Prompt:
Could you find every line in the records below that contains the word "writing" and copy it?

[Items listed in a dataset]
◆ ◆ ◆ ◆ ◆ ◆ ◆
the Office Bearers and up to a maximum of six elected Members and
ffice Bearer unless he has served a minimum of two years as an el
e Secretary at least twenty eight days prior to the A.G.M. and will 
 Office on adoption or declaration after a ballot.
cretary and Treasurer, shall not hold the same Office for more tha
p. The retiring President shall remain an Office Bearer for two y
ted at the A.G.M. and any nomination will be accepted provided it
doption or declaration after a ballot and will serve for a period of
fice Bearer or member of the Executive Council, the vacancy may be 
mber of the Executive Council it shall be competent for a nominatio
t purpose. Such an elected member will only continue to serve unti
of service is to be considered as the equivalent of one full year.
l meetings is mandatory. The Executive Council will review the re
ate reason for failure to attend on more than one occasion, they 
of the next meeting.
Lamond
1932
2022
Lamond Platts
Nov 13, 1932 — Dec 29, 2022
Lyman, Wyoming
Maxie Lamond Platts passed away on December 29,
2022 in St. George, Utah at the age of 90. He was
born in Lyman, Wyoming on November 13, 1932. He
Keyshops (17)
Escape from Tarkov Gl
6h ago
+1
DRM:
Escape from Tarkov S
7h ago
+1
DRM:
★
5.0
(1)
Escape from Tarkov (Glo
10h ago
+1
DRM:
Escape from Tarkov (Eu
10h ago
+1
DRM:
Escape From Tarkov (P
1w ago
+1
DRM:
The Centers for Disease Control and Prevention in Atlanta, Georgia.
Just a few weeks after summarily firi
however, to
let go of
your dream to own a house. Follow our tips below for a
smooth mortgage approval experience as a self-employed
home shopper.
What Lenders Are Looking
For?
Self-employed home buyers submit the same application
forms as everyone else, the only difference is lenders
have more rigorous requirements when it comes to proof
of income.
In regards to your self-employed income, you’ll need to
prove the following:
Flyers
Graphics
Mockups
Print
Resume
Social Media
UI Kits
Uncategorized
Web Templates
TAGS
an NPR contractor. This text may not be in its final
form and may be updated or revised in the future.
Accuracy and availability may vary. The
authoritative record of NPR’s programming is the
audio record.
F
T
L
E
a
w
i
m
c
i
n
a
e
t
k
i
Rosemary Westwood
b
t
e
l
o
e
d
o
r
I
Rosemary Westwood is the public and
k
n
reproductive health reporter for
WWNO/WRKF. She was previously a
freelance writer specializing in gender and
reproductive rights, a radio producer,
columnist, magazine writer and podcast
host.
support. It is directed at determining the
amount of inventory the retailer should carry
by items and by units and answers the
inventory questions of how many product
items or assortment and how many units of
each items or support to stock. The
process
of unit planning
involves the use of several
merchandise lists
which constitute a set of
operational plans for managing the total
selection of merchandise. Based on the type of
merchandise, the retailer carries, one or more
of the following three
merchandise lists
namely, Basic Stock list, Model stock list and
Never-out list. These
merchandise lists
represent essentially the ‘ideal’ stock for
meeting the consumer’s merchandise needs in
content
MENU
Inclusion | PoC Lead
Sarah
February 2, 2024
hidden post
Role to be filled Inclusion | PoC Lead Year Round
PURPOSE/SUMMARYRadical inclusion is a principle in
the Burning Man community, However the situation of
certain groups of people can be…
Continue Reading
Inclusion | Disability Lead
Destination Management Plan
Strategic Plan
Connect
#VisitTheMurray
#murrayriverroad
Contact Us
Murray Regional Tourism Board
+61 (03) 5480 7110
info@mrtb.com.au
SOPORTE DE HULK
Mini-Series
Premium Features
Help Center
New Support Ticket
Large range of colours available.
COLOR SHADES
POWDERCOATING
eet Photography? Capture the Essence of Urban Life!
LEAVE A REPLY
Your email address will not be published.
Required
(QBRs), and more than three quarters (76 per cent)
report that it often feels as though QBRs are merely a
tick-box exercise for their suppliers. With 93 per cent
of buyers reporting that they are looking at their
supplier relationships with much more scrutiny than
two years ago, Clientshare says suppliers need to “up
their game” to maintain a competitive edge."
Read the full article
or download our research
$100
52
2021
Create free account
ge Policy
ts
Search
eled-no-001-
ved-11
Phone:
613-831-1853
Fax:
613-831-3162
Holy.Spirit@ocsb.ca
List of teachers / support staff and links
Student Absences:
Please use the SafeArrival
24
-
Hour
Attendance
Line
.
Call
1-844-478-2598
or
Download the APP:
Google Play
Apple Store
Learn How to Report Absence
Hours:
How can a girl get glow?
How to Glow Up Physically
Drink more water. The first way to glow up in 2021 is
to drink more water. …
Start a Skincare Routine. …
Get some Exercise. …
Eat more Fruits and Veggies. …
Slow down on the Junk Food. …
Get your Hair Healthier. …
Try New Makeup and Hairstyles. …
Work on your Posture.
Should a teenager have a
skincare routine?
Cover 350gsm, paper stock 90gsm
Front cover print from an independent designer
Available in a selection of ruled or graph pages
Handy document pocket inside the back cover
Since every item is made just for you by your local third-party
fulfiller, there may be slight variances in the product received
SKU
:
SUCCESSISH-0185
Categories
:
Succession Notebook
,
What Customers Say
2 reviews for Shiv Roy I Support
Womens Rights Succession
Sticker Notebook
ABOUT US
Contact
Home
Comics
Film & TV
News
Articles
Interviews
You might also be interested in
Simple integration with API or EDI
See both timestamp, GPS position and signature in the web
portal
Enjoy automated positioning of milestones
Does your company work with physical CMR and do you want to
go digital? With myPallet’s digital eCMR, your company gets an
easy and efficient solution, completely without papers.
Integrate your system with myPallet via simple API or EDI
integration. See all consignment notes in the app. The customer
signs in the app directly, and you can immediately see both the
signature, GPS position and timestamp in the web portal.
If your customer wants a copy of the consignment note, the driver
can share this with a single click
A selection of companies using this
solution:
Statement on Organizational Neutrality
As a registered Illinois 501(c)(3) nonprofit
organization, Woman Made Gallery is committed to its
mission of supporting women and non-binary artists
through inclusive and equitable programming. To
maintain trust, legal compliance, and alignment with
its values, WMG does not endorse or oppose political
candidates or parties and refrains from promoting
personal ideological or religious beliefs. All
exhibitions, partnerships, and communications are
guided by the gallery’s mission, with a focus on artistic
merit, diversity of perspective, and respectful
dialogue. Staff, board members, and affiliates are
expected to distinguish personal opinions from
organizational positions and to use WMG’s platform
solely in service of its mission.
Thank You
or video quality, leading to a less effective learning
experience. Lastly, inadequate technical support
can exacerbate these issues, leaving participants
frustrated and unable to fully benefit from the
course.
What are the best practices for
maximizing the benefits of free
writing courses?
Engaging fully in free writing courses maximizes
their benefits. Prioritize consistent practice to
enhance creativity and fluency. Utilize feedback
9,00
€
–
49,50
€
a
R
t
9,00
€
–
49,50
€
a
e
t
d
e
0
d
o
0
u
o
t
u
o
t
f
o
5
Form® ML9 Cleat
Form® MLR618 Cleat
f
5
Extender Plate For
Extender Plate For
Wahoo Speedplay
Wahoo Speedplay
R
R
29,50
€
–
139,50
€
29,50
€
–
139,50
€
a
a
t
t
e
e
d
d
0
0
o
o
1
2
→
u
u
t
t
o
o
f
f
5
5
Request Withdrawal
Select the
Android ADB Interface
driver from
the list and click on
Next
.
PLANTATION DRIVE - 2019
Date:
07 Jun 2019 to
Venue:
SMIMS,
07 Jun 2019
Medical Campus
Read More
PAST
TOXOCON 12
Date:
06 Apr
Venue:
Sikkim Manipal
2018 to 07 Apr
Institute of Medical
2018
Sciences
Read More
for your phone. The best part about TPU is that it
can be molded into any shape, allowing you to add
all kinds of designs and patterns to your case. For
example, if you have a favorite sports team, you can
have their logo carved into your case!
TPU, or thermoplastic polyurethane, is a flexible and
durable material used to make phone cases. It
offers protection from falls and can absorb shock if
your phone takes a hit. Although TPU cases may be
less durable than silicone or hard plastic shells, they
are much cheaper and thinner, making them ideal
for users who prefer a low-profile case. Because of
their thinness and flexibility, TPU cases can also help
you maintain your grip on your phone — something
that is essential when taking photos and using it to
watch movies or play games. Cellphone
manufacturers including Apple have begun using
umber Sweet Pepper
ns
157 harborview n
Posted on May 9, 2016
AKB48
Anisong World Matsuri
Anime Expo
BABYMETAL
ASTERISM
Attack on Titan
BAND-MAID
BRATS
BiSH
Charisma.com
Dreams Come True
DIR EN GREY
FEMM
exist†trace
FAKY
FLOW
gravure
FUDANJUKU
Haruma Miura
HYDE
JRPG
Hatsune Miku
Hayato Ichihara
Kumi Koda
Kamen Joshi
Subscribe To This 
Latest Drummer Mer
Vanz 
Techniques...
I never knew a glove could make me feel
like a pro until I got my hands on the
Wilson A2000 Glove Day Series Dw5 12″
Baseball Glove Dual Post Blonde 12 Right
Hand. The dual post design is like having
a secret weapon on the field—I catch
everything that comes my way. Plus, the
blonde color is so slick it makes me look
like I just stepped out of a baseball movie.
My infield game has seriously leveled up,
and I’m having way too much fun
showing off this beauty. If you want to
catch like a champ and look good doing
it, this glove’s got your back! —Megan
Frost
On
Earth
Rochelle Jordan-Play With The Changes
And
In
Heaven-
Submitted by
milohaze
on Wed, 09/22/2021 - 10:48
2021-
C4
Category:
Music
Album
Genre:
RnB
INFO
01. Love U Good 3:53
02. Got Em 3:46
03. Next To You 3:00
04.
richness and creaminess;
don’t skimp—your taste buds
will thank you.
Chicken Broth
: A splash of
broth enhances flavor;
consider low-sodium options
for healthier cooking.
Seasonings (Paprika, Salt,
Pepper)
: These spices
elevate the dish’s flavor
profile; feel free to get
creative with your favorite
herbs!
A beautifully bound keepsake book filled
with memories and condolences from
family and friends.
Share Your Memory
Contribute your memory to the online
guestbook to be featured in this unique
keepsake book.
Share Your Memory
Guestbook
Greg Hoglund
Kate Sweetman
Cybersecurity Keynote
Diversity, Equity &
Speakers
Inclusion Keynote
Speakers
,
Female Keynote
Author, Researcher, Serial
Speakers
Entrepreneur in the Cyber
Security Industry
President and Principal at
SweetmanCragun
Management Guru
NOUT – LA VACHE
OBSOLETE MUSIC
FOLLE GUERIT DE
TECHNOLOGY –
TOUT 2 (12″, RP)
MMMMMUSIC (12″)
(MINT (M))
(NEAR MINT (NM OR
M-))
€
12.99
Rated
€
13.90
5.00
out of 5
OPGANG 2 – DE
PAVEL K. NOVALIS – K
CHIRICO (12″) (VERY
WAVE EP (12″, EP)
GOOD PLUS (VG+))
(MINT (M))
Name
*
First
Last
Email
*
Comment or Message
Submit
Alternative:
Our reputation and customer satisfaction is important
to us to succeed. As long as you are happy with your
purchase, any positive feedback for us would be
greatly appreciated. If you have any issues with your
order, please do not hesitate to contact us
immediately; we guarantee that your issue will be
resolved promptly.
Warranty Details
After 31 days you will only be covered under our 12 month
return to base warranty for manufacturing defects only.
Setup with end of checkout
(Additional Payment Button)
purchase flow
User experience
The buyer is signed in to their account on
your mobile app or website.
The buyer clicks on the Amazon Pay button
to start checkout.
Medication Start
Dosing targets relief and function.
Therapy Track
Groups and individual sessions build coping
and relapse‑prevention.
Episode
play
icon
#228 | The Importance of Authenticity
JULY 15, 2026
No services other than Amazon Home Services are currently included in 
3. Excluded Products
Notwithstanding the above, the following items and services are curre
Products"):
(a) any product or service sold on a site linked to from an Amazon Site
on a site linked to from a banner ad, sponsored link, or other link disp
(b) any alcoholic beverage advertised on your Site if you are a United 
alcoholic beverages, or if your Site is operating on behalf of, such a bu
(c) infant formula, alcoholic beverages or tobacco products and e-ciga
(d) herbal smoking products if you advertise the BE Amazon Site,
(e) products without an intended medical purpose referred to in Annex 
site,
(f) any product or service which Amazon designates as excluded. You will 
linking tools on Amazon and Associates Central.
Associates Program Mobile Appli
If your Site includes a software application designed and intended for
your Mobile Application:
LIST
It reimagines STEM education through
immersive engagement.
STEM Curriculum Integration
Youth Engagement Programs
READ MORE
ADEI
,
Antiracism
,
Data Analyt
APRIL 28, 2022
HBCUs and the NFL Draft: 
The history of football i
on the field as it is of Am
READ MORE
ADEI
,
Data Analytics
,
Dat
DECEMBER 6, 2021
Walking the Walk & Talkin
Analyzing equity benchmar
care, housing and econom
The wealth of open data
◆ ◆ ◆ ◆ ◆ ◆ ◆
Output for this exercise:
writing courses?
Engaging fully in free writing courses maximizes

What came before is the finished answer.